*YOUR OBJECTIVE*
Lay out the text read from the rows below as a Markdown table with the columns "No." and "Line", one line of text per table row, numbered in order, with blank lines dropped. Leave the pictures out of the answer.

*PROVIDED RECORDS*
┏━━

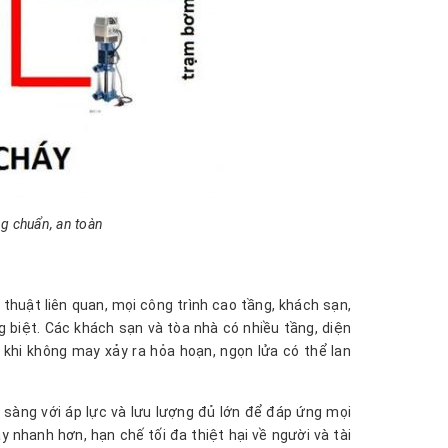
g chuẩn, an toàn
huật liên quan, mọi công trình cao tầng, khách sạn,
 biệt. Các khách sạn và tòa nhà có nhiều tầng, diện
ên khi không may xảy ra hỏa hoạn, ngọn lửa có thể lan
sàng với áp lực và lưu lượng đủ lớn để đáp ứng mọi
 nhanh hơn, hạn chế tối đa thiệt hại về người và tài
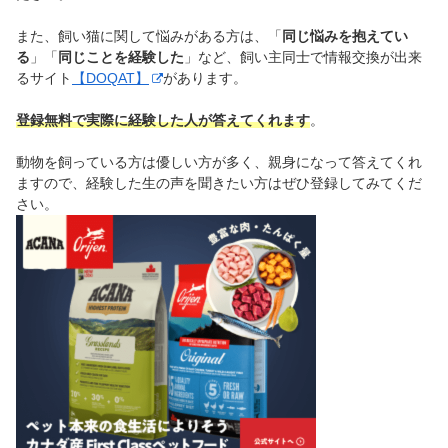
また、飼い猫に関して悩みがある方は、「
同じ悩みを抱えてい
る
」「
同じことを経験した
」など、飼い主同士で情報交換が出来
るサイト
【DOQAT】
があります。
登録無料で実際に経験した人が答えてくれます
。
動物を飼っている方は優しい方が多く、親身になって答えてくれ
ますので、経験した生の声を聞きたい方はぜひ登録してみてくだ
さい。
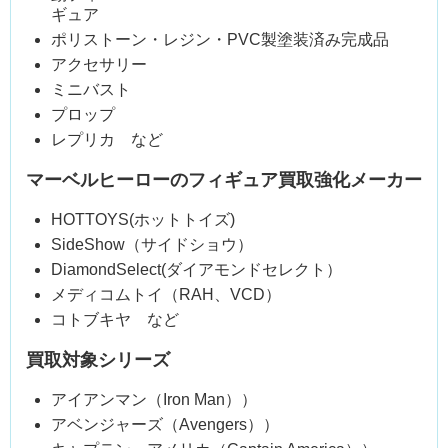
ギュア
ポリストーン・レジン・PVC製塗装済み完成品
アクセサリー
ミニバスト
プロップ
レプリカ など
マーベルヒーローのフィギュア買取強化メーカー
HOTTOYS(ホットトイズ)
SideShow（サイドショウ）
DiamondSelect(ダイアモンドセレクト）
メディコムトイ（RAH、VCD）
コトブキヤ など
買取対象シリーズ
アイアンマン（Iron Man））
アベンジャーズ（Avengers））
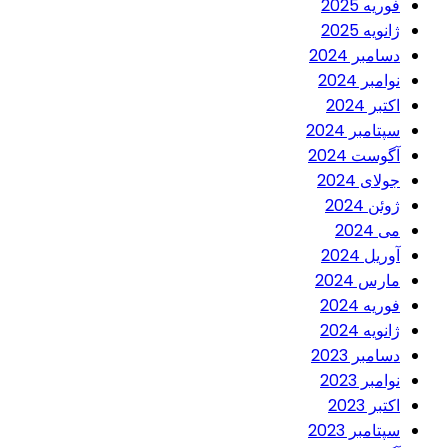
فوریه 2025
ژانویه 2025
دسامبر 2024
نوامبر 2024
اکتبر 2024
سپتامبر 2024
آگوست 2024
جولای 2024
ژوئن 2024
می 2024
آوریل 2024
مارس 2024
فوریه 2024
ژانویه 2024
دسامبر 2023
نوامبر 2023
اکتبر 2023
سپتامبر 2023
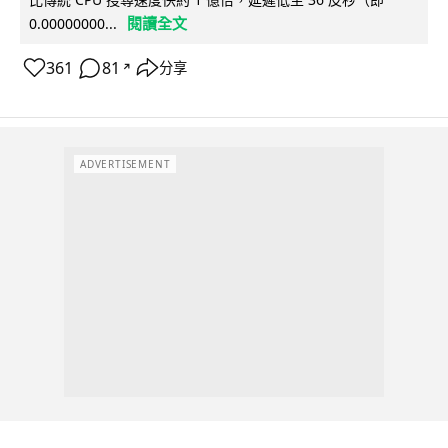
閱讀全文
0.00000000...
361
81
分享
↗
ADVERTISEMENT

┗━━

*ANSWER SPACE*
| No. | Line |
|---|---|
| 1 | g chuẩn, an toàn |
| 2 | huật liên quan, mọi công trình cao tầng, khách sạn, |
| 3 |  biệt. Các khách sạn và tòa nhà có nhiều tầng, diện |
| 4 | ên khi không may xảy ra hỏa hoạn, ngọn lửa có thể lan |
| 5 | sàng với áp lực và lưu lượng đủ lớn để đáp ứng mọi |
| 6 |  nhanh hơn, hạn chế tối đa thiệt hại về người và tài |
| 7 | また、飼い猫に関して悩みがある方は、「 |
| 8 | 同じ悩みを抱えてい |
| 9 | る |
| 10 | 」「 |
| 11 | 同じことを経験した |
| 12 | 」など、飼い主同士で情報交換が出来 |
| 13 | るサイト |
| 14 | 【DOQAT】 |
| 15 | があります。 |
| 16 | 登録無料で実際に経験した人が答えてくれます |
| 17 | 。 |
| 18 | 動物を飼っている方は優しい方が多く、親身になって答えてくれ |
| 19 | ますので、経験した生の声を聞きたい方はぜひ登録してみてくだ |
| 20 | さい。 |
| 21 | ギュア |
| 22 | ポリストーン・レジン・PVC製塗装済み完成品 |
| 23 | アクセサリー |
| 24 | ミニバスト |
| 25 | プロップ |
| 26 | レプリカ など |
| 27 | マーベルヒーローのフィギュア買取強化メーカー |
| 28 | HOTTOYS(ホットトイズ) |
| 29 | SideShow（サイドショウ） |
| 30 | DiamondSelect(ダイアモンドセレクト） |
| 31 | メディコムトイ（RAH、VCD） |
| 32 | コトブキヤ など |
| 33 | 買取対象シリーズ |
| 34 | アイアンマン（Iron Man）） |
| 35 | アベンジャーズ（Avengers）） |
| 36 | فوریه 2025 |
| 37 | ژانویه 2025 |
| 38 | دسامبر 2024 |
| 39 | نوامبر 2024 |
| 40 | اکتبر 2024 |
| 41 | سپتامبر 2024 |
| 42 | آگوست 2024 |
| 43 | جولای 2024 |
| 44 | ژوئن 2024 |
| 45 | می 2024 |
| 46 | آوریل 2024 |
| 47 | مارس 2024 |
| 48 | فوریه 2024 |
| 49 | ژانویه 2024 |
| 50 | دسامبر 2023 |
| 51 | نوامبر 2023 |
| 52 | اکتبر 2023 |
| 53 | سپتامبر 2023 |
| 54 | 閱讀全文 |
| 55 | 0.00000000... |
| 56 | 361 |
| 57 | 81 |
| 58 | 分享 |
| 59 | ↗ |
| 60 | ADVERTISEMENT |